19

15.4K 1.2K 580
                                    

stay by Justin Bieber

*

"senden uzaktayken
dokunuşunu özlüyorum"

*

Bir hafta sonra

Jeon Jungkook

"Bugün o kalemi bırakacak mısın, merak ediyorum."

Dakikalardır karşımdaki bekleme koltuğunda oturan Jackson'a gülümsedim. Onu fazla beklettiğimin farkındaydım ama kahvelerimiz gelene kadar çizimime devam edecektim. En kısa sürede bu staj işini bitirmek istiyordum.

Taehyung'u yalnız bırakmak kurduma dayanılmaz bir acı çektirse de ilaçlarla kızgınlığımı bastırarak son üç gündür şirkette çalışmaya başlamıştım. Mola veya yemek gereği duymadan, sık sık Taehyung'u arayıp onunla görüşürken bile çizim yapıyordum. Çünkü sandığımdan daha ağır bir iş vermişlerdi bana burda. Yine de en kısa zamanda bitirecek ve rahat rahat omegamla ilgilenecektim.

Odamın kapısı açılıp içeri elinde iki bardakla bana yardımcı olması için görevlendirdikleri omega girdiğinde kafamı kaldırdım. "Afiyet olsun. İyi çalışmalar Jungkook." Elimi kaldırıp "Teşekkürler." dediğim sırada odadan çıktı.

Ne kadar rahat olmak istesem de burası resmi bir çalışma alanı olduğu için gömlek ve pantolon giymek zorundaydım. Bana kalsa eşofmanlarımla gelir yayılarak devam ederdim çizimlerime. Böyle kendimi diken üstünde hissediyordum.

"Şimdi o kalemi bırak yoksa birazdan başka yerlerinde olacak."

"Tamam, bıraktım."

Jackson gözlerini devirirken önündeki sehpada duran buzlarla dolu kahve bardağını eline aldı ve birkaç yudum içti. Oturduğum sandalyeden kalkıp masanın diğer tarafına geçtim.

"Omeganla nasıl gidiyor? Olanları duydum, geçmiş olsun."

"Sağol. Daha iyi.

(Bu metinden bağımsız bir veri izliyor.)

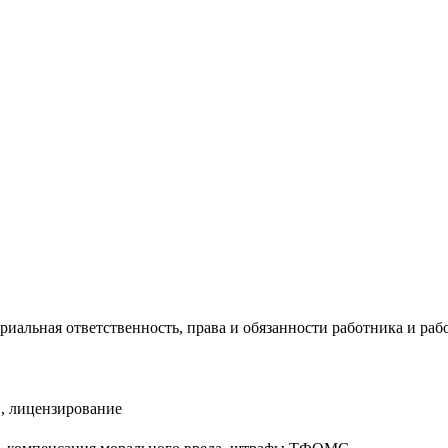
риальная ответственность, права и обязанности работника и раб
, лицензирование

En azından öyle söylüyor..."

Kendi kahvemi elime alırken kaşlarını kaldırarak yüzüme imayla baktı. "Yanlışlıkla ve ani bir kararla onu işaretlediğini biliyorum ama şimdi seni böyle görünce... Hislerin de varmış gibi."

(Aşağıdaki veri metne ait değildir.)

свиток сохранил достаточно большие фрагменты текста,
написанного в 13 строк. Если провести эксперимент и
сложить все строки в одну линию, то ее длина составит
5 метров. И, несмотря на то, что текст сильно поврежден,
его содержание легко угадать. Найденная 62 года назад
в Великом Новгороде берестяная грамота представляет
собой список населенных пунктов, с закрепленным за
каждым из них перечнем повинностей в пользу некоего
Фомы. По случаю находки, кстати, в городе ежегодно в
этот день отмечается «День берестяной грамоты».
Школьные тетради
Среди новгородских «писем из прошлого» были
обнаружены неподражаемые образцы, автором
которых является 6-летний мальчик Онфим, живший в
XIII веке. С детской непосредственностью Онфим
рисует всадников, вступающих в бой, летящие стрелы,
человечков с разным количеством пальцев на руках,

Birkaç saniye sessiz kalarak kahvemi yudumladım. Taehyung'a karşı duygularım olmaması saçma olurdu çünkü o her şeyiyle mükemmeldi. Çok güzeldi, çok becerikliydi ve yanında kim olursa olsun ortama ayak sağlayabiliyordu.

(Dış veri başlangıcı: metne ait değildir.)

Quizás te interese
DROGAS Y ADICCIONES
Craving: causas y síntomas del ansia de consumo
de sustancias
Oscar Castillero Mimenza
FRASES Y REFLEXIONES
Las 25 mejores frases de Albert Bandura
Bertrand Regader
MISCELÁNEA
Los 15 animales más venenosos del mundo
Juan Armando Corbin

Bana defalarca kez kendini yetersiz hissettiğini dile getirmiş ya da hissettirmiş olmasına rağmen asıl fazlalık olan bendim. Tek başına olan kusursuzluğunu bozmuş sayılırdım. Bu yüzden de bir şekilde ondan özür dilemem gerekirdi.

Olabilecek en iyi şekilde onun yanına layık olmaya çalışıyordum. Gerçi o bunu duysa beni bir güzel azarlar, hiçbir şey olmamış gibi öperdi sonra.

"Onu tanısaydın beni anlardın."

Jackson yüzüme bakarak kafasını iki yana sallarken gülümsemeye devam etti. Belki ben anlamıyor zannediyordum ama o sandığımdan daha zeki bir insandı.